TANGGUNG JAWAB MALAPRAKTIK DOKTER SECARA PIDANA
Bila terbukti malapraktik, seorang dokter antara lain dapat dikenakan pasal 359, 360, dan 361 KUHP bila malpraktik itu dilakukan dengan sangat tidak berhati-hati (culpa lata), kesalahan serius, sembrono (HR.3 Febr. 1913)
TIGA TINGKATAN CULPA
1. Culpa lata : sangat tidak berhati-hati (culpa lata), kesalahan serius, sembrono (gross fault or neglect)
2. Culpa levis : kesalahan biasa (ordinary fault or neglect)
3. Culpa levissima : kesalahan ringan (slight fault or neglect) (Black 1979 hal. 241)
Culpa lata tidak berlaku dalam hukum perdata. Culpa levis dan Culpa levissima yang tidak dapat dikenakan hukum pidana dapat ditampung dalam hukum Perdata dan hk. Disiplin tenaga Kesehatan (di Indonesia blm ada)









































BAB III
PENUTUP
 
A. Kesimpulan
Kasus accident/ risk in treatment/ error in judgement merupakan mal praktik, secara yuridis semua kasus tersebut dapat diajukan ke pengadilan pidana maupun perdata sebagai malpraktik untuk dilakukan pembuktian berdasarkan standar profesi kedokteran dan informed consent. Bila dokter terbukti tidak menyimpang dari standar profesi kedokteran dan sudah memenuhi informed consent maka ia tidak dipidana atau diputuskan bebas membayar kerugian.
SARAN BAGI PENANGGULANGAN MALAPRAKTIK MEDIK
· Adanya Komite Medik / Malpractice Review Committee yang independen (tidak dibawah Direktur) pada setiap RS yang bertugas membahas keadaan RS secara periodik tentang kesalahan tenaga kesehatan personil RS tersebut. Di masa mendatang, audit medik hendaknya diatur dengan peraturan perundang-undangan dan dapat dilakukan pula terhadap praktik dokter pribadi.

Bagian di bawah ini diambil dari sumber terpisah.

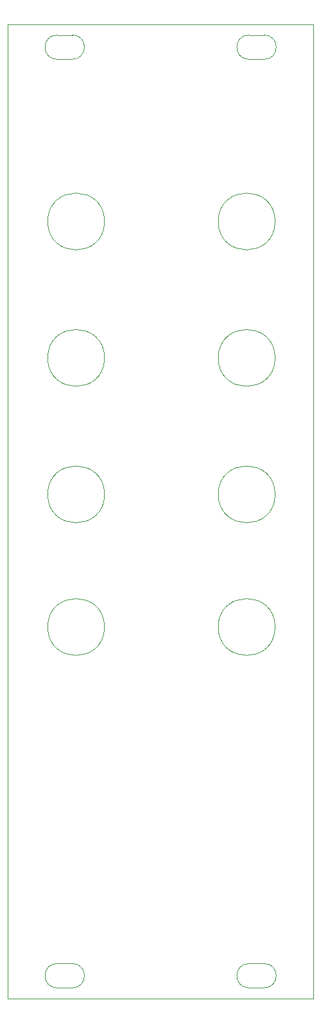
<source format=gbr>
G04 #@! TF.GenerationSoftware,KiCad,Pcbnew,(5.1.5-0)*
G04 #@! TF.CreationDate,2021-01-12T21:58:13-08:00*
G04 #@! TF.ProjectId,delaynomore,64656c61-796e-46f6-9d6f-72652e6b6963,rev?*
G04 #@! TF.SameCoordinates,Original*
G04 #@! TF.FileFunction,Profile,NP*
%FSLAX46Y46*%
G04 Gerber Fmt 4.6, Leading zero omitted, Abs format (unit mm)*
G04 Created by KiCad (PCBNEW (5.1.5-0)) date 2021-01-12 21:58:13*
%MOMM*%
%LPD*%
G04 APERTURE LIST*
%ADD10C,0.050000*%
G04 APERTURE END LIST*
D10*
X35250000Y-79500000D02*
G75*
G03X35250000Y-79500000I-3750000J0D01*
G01*
X12750000Y-79500000D02*
G75*
G03X12750000Y-79500000I-3750000J0D01*
G01*
X12750000Y-62000000D02*
G75*
G03X12750000Y-62000000I-3750000J0D01*
G01*
X35250000Y-62000000D02*
G75*
G03X35250000Y-62000000I-3750000J0D01*
G01*
X12750000Y-44000000D02*
G75*
G03X12750000Y-44000000I-3750000J0D01*
G01*
X35250000Y-44000000D02*
G75*
G03X35250000Y-44000000I-3750000J0D01*
G01*
X12750000Y-26000000D02*
G75*
G03X12750000Y-26000000I-3750000J0D01*
G01*
X35250000Y-26000000D02*
G75*
G03X35250000Y-26000000I-3750000J0D01*
G01*
X8500000Y-123900000D02*
G75*
G02X8500000Y-127100000I0J-1600000D01*
G01*
X6500000Y-123900000D02*
X8500000Y-123900000D01*
X6500000Y-127100000D02*
G75*
G02X6500000Y-123900000I0J1600000D01*
G01*
X6500000Y-127100000D02*
X8500000Y-127100000D01*
X8500000Y-1400000D02*
G75*
G02X8500000Y-4600000I0J-1600000D01*
G01*
X6500000Y-1400000D02*
X8500000Y-1400000D01*
X6500000Y-4600000D02*
G75*
G02X6500000Y-1400000I0J1600000D01*
G01*
X6500000Y-4600000D02*
X8500000Y-4600000D01*
X33800000Y-123900000D02*
G75*
G02X33800000Y-127100000I0J-1600000D01*
G01*
X31800000Y-123900000D02*
X33800000Y-123900000D01*
X31800000Y-127100000D02*
G75*
G02X31800000Y-123900000I0J1600000D01*
G01*
X31800000Y-127100000D02*
X33800000Y-127100000D01*
X31800000Y-1400000D02*
X33800000Y-1400000D01*
X31800000Y-4600000D02*
X33800000Y-4600000D01*
X31800000Y-4600000D02*
G75*
G02X31800000Y-1400000I0J1600000D01*
G01*
X33800000Y-1400000D02*
G75*
G02X33800000Y-4600000I0J-1600000D01*
G01*
X0Y-128500000D02*
X0Y0D01*
X40300000Y-128500000D02*
X0Y-128500000D01*
X40300000Y0D02*
X40300000Y-128500000D01*
X0Y0D02*
X40300000Y0D01*
M02*

</source>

· Pertanggungjawaban terpusat pada RS baik pemerintah maupun swasta (central responsibility). Dengan demikian, bila pasien tidak puas atas sikap RS maka dapat menuntut dan menggugat RS.
Pimpinan RS yang akan menetapkan siapa yang bersalah dan melakukan “hak Regres” (hak menuntut orang yang bersalah dalam kenyataan). Untuk itu RS dapat mengasuransikan diri dengan batas kerugian sebagai akibat gugatan pasien.
· Terpenuhinya jaminan keamanan, keselamatan, dan kenyamanan, terutama bagi pasien
· informasi yang benar, jelas, dan jujur agar tidak terjadi mis interpretasi antara tenaga kesehatan dengan pasien / keluarganya.
Namun demikian, untuk melaksanakan hal-hal sebagaimana tercantum dalam saran tersebut masih ada kendala, terutama dalam hal pembuktian ada / tidaknya perbuatan malapraktik. selama ini pembuktian benar / salahnya suatu kasus dugaan malpraktik secara hukum sulit karena belum ada Peraturan Pemerintah (PP) tentang Standar Profesi, sehingga hakim cenderung berpatokan pada hukum acara konvensional, sedangkan dokter merasa sebagai seorang profesional yang tidak mau disamakan dengan hukuman bagi pelaku kriminal biasa, misalnya : pencurian.
Dalam hal ini, diperlukan keseriusan pihak pemerintah, khususnya Departemen Kesehatan untuk segera membuat Peraturan Pemerintah (PP) dari UU No. 23 / 1992 tentang Kesehatan, terutama PP tentang Standar Profesi. Hal ini mengingat hingga saat ini, dari 29 PP UU No. 23/1992 yang seharusnya ada, baru 6 (enam) PP yang telah dibuat. Sedangkan UU Praktik Kedokteran yang belum lama ini disahkan cenderung hanya mengakomodir kepentingan dokter, sehingga perlu diadakan judicial review.